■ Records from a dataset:
● ● ●

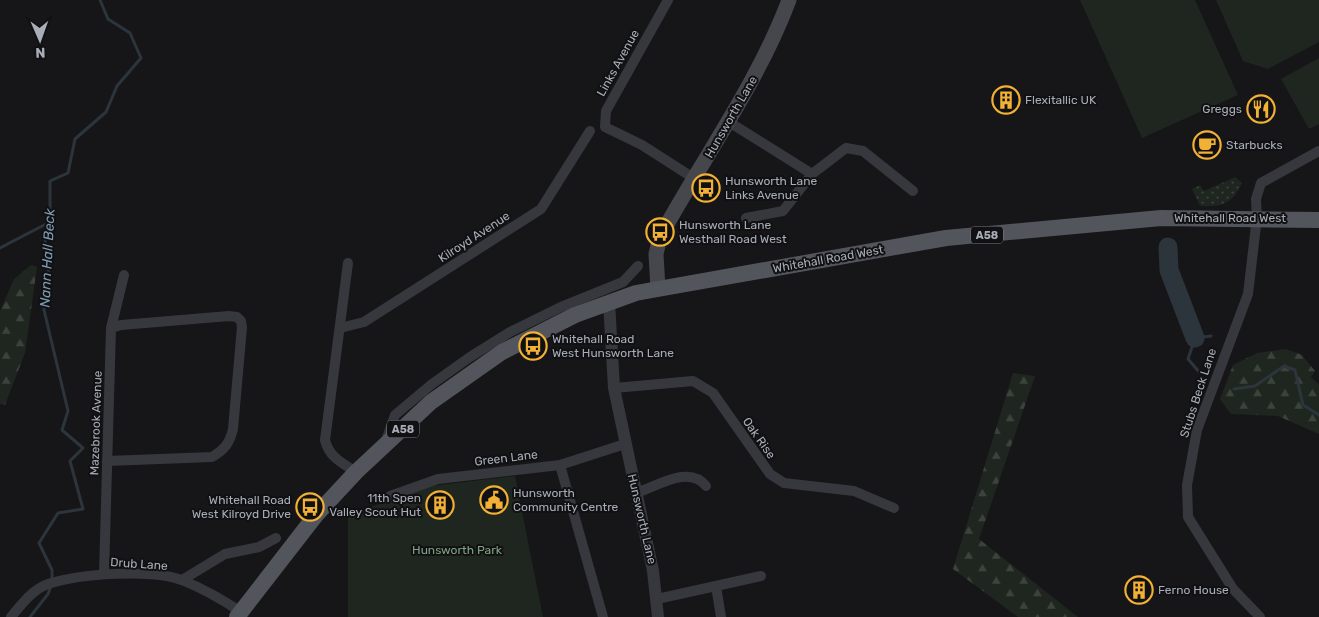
<svg xmlns="http://www.w3.org/2000/svg" width="1319" height="617" viewBox="0 0 1319 617" font-family="Rubik,sans-serif">
	<style>
		.grass { fill: url(#grass-dots) }
		.forest { fill: url(#forest-firs) }
		.park { fill: #1e261f }
		.lines { fill: none; stroke-linecap: round; stroke-linejoin: round }
		.stream { stroke: #2c353c; stroke-width: 3 }
		.river { stroke: #2c353c; stroke-width: 19 }
		.minor { stroke: #37383d; stroke-width: 10 }
		.tertiary { stroke: #37383d; stroke-width: 12 }
		.secondary { stroke: #45474d; stroke-width: 15 }
		.primary { stroke: #53555c; stroke-width: 16 }
		.labels { text-anchor: middle; stroke-width: 4; stroke-linejoin: round; paint-order: stroke }
		.shield { fill: #111113; stroke: #7b7e86; stroke-width: 1 }
		.shield-label { font-size: 11px; font-weight: bold; fill: #a8adb8 }
		.street-label { font-size: 12px; fill: #a8adb8; stroke: #111113 }
		.poi-label { font-size: 12px; fill: #a8adb8; stroke: #111113; text-anchor: start }
		.park-label { font-size: 12px; fill: #7fa381; stroke: #111113 }
		.water-label { font-size: 14px; font-style: italic; fill: #7f9bb3; stroke: #111113 }
	</style>
	<defs>
		<pattern id="grass-dots" width="8" height="8" patternUnits="userSpaceOnUse" patternTransform="scale(1.25)"><rect width="8" height="8" fill="#1e261f"/><path d="M2 2h.1M6 6h.1" fill="none" stroke="#3c433d" stroke-width="1.8" stroke-linecap="round"/></pattern>
		<pattern id="forest-firs" width="22" height="20" patternUnits="userSpaceOnUse" patternTransform="scale(1.25)"><rect width="22" height="20" fill="#1e261f"/><path d="M5 1l3.5 6h-7zM16 11l3.5 6h-7z" fill="#3c433d"/></pattern>
	</defs>
	<rect width="100%" height="100%" fill="#161618"/>
	<!-- grass -->
	<path class="grass" d="M1235,177l7,6c-10,21 -19,24 -42,23l-8,-17 8,-4 4,6z"/>
	<!-- forest -->
	<g class="forest">
		<polygon points="31,265 37,267 25,353 5,405 0,404 0,311 14,279"/>
		<polygon points="1286,349 1302,355 1315,371 1311,377 1319,385 1319,434 1278,416 1231,414 1220,399 1233,365 1257,353"/>
		<polygon points="1013,373 1035,376 979,539 1078,617 1018,617 953,569"/>
	</g>
	<!-- park -->
	<g class="park">
		<polygon points="1080,0 1195,0 1238,95 1142,138"/>
		<polygon points="1216,0 1319,0 1319,42 1268,69 1243,61"/>
		<polygon points="1319,58 1319,124 1309,129 1281,79"/>
		<polygon points="515,476 543,617 348,617 348,516 423,487"/>
	</g>
	<g class="lines">
		<!-- stream -->
		<g class="stream">
			<polyline points="0,248 50,222"/>
			<polyline points="1200,373 1188,359 1195,338 1211,336"/>
			<polyline points="1234,389 1255,386 1284,366 1295,370 1303,405 1319,415"/>
			<polyline points="52,580 52,570 39,543 58,513 83,509 70,461 83,448 62,430 68,411 44,310 50,256 45,242 50,222 50,181 68,173 75,139 106,112 117,86 141,58 130,33 108,19 100,0"/>
			<polyline points="30,617 48,594 51,586"/>
		</g>
		<!-- river -->
		<polyline class="river" points="1168,247 1169,270 1195,338"/>
		<!-- minor -->
		<g class="minor">
			<polyline points="668,0 606,111 605,127 642,145 695,179"/>
			<polyline points="729,122 812,174"/>
			<polyline points="746,218 783,211 812,174 846,148 863,151 913,191"/>
			<path d="M348,263l-23,177c4,17 17,23 31,32"/>
			<polyline points="340,328 364,322 541,209 590,131"/>
			<polyline points="614,388 693,381 713,393 770,474 784,483 854,491 894,508"/>
			<polyline points="386,441 395,415 432,384 470,357 510,332 561,307 623,282 638,266"/>
			<path d="M107,461l105,-4c12,-7 18,-14 21,-28l9,-102 -1,-6 -4,-4 -8,-1 -108,9 -10,3"/>
			<polyline points="560,465 603,617"/>
			<path d="M636,493c20,-6 53,-29 70,-7"/>
			<polyline points="390,496 438,479 560,465 625,444"/>
			<polyline points="104,574 111,328 124,275"/>
			<polyline points="182,580 225,554 259,547 276,538"/>
			<polyline points="716,586 721,617"/>
			<polyline points="657,599 761,576"/>
			<path d="M11,617c10,-12 22,-28 37,-33 31,-10 105,-16 136,-3 20,8 39,19 57,31"/>
			<polyline points="1260,617 1233,589 1188,517 1187,485 1197,430 1248,294 1257,217 1256,199 1261,183 1319,151"/>
		</g>
		<!-- tertiary -->
		<polyline class="tertiary" points="609,302 614,388 653,571 658,617"/>
		<!-- secondary -->
		<path class="secondary" d="M658,289l-2,-35 4,-17c43,-79 97,-152 129,-237"/>
		<!-- primary -->
		<polyline class="primary" points="237,617 316,515 356,472 431,402 502,352 575,315 636,293 658,289 946,238 1161,218 1319,220"/>
	</g>
	<!-- icons -->
	<defs>
		<g id="building-ring" transform="scale(1.4375)"><circle r="9.5" fill="#111113" stroke="#f2b134" stroke-width="1.5"/><path d="M-4-6H4V6H1V3H-1V6H-4ZM-2.5-4.3h1.7v1.8h-1.7ZM.8-4.3h1.7v1.8H.8ZM-2.5-1h1.7V.8h-1.7ZM.8-1h1.7V.8H.8Z" fill="#f2b134"/></g>
		<g id="restaurant-ring" transform="scale(1.4375)"><circle r="9.5" fill="#111113" stroke="#f2b134" stroke-width="1.5"/><path d="M-5-6h1v4h1v-4h1v4h1v-4h1v5L-1.5 .5V6h-2V.5L-5-1ZM5-6V6H3V1.5H1.5Q1.5-4 5-6Z" fill="#f2b134"/></g>
		<g id="cafe-ring" transform="scale(1.4375)"><circle r="9.5" fill="#111113" stroke="#f2b134" stroke-width="1.5"/><path d="M-5.5-4.5H6V0H3Q3 3.5 0 3.5H-2.5Q-5.5 3.5-5.5 0ZM3-3.2v2h1.7v-2ZM-6 4.5H4V6H-6Z" fill="#f2b134"/></g>
		<g id="bus-ring" transform="scale(1.4375)"><circle r="9.5" fill="#111113" stroke="#f2b134" stroke-width="1.5"/><path d="M-5-6H5V4H4V6H2V4H-2V6H-4V4H-5ZM-3.5-4V0h7V-4ZM-3.5 1.2v1.5H-2V1.2ZM2 1.2v1.5H3.5V1.2Z" fill="#f2b134"/></g>
		<g id="civic-ring" transform="scale(1.4375)"><circle r="9.5" fill="#111113" stroke="#f2b134" stroke-width="1.5"/><path d="M-.6-6.5H3V-4.5H.6V-3L4-1V1h2V6H-6V1h2V-1L-.6-3ZM-1.2 2.5V6h2.4V2.5Z" fill="#f2b134"/></g>
	</defs>
	<g fill-rule="evenodd">
		<use href="#building-ring" x="1006" y="100"/>
		<use href="#restaurant-ring" x="1261" y="109"/>
		<use href="#cafe-ring" x="1207" y="145"/>
		<use href="#bus-ring" x="706" y="188"/>
		<use href="#bus-ring" x="660" y="232"/>
		<use href="#bus-ring" x="533" y="346"/>
		<use href="#civic-ring" x="494" y="500"/>
		<use href="#building-ring" x="440" y="505"/>
		<use href="#bus-ring" x="310" y="507"/>
		<use href="#building-ring" x="1139" y="590"/>
	</g>
	<g class="labels">
		<!-- shield labels -->
		<g class="shield">
			<rect x="971" y="226.5" width="32" height="17" rx="4"/>
			<rect x="387" y="420.5" width="32" height="17" rx="4"/>
		</g>
		<g class="shield-label">
			<text x="987" y="239">A58</text>
			<text x="403" y="433">A58</text>
		</g>
		<!-- street labels -->
		<g class="street-label">
			<text transform="translate(618 63) rotate(-61)" y="4">Links Avenue</text>
			<text transform="translate(731 117) rotate(-60)" y="4">Hunsworth Lane</text>
			<text x="1230" y="222">Whitehall Road West</text>
			<text transform="translate(474 237) rotate(-33)" y="4">Kilroyd Avenue</text>
			<text transform="translate(828 259) rotate(-10)" y="4">Whitehall Road West</text>
			<text transform="translate(1198 393) rotate(-72)" y="4">Stubs Beck Lane</text>
			<text transform="translate(96 423) rotate(-88)" y="4">Mazebrook Avenue</text>
			<text transform="translate(759 438) rotate(55)" y="4">Oak Rise</text>
			<text transform="translate(506 458) rotate(-7)" y="4">Green Lane</text>
			<text transform="translate(642 519) rotate(77)" y="4">Hunsworth Lane</text>
			<text transform="translate(139 564) rotate(4)" y="4">Drub Lane</text>
		</g>
		<!-- poi labels -->
		<g class="poi-label">
			<text x="1025" y="104">Flexitallic UK</text>
			<text x="1242" y="113" text-anchor="end">Greggs</text>
			<text x="1226" y="149">Starbucks</text>
			<text x="725" y="185">Hunsworth Lane<tspan x="725" dy="14">Links Avenue</tspan></text>
			<text x="679" y="229">Hunsworth Lane<tspan x="679" dy="14">Westhall Road West</tspan></text>
			<text x="552" y="343">Whitehall Road<tspan x="552" dy="14">West Hunsworth Lane</tspan></text>
			<text x="513" y="497">Hunsworth<tspan x="513" dy="14">Community Centre</tspan></text>
			<text x="421" y="502" text-anchor="end">11th Spen<tspan x="421" dy="14">Valley Scout Hut</tspan></text>
			<text x="291" y="504" text-anchor="end">Whitehall Road<tspan x="291" dy="14">West Kilroyd Drive</tspan></text>
			<text x="1158" y="594">Ferno House</text>
		</g>
		<!-- park labels -->
		<g class="park-label">
			<text x="457" y="554">Hunsworth Park</text>
		</g>
		<!-- water labels -->
		<g class="water-label">
			<text transform="translate(47 258) rotate(-87)" y="5">Nann Hall Beck</text>
		</g>
	</g>
	<!-- north arrow -->
	<g transform="translate(40 40) rotate(178)" stroke="#111113" stroke-width="4" paint-order="stroke">
	<path d="M0-4L9 19L0 12L-9 19Z" fill="#a8adb8"/>
	<text y="-8" font-size="14" font-weight="bold" text-anchor="middle" fill="#a8adb8">N</text>
	</g>
</svg>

● ● ●

■ Goal of the exercise:
Find every line above that contains the word "dots", and return each one.

■ Solution for this exercise:
		.grass { fill: url(#grass-dots) }
		<pattern id="grass-dots" width="8" height="8" patternUnits="userSpaceOnUse" patternTransform="scale(1.25)"><rect width="8" height="8" fill="#1e261f"/><path d="M2 2h.1M6 6h.1" fill="none" stroke="#3c433d" stroke-width="1.8" stroke-linecap="round"/></pattern>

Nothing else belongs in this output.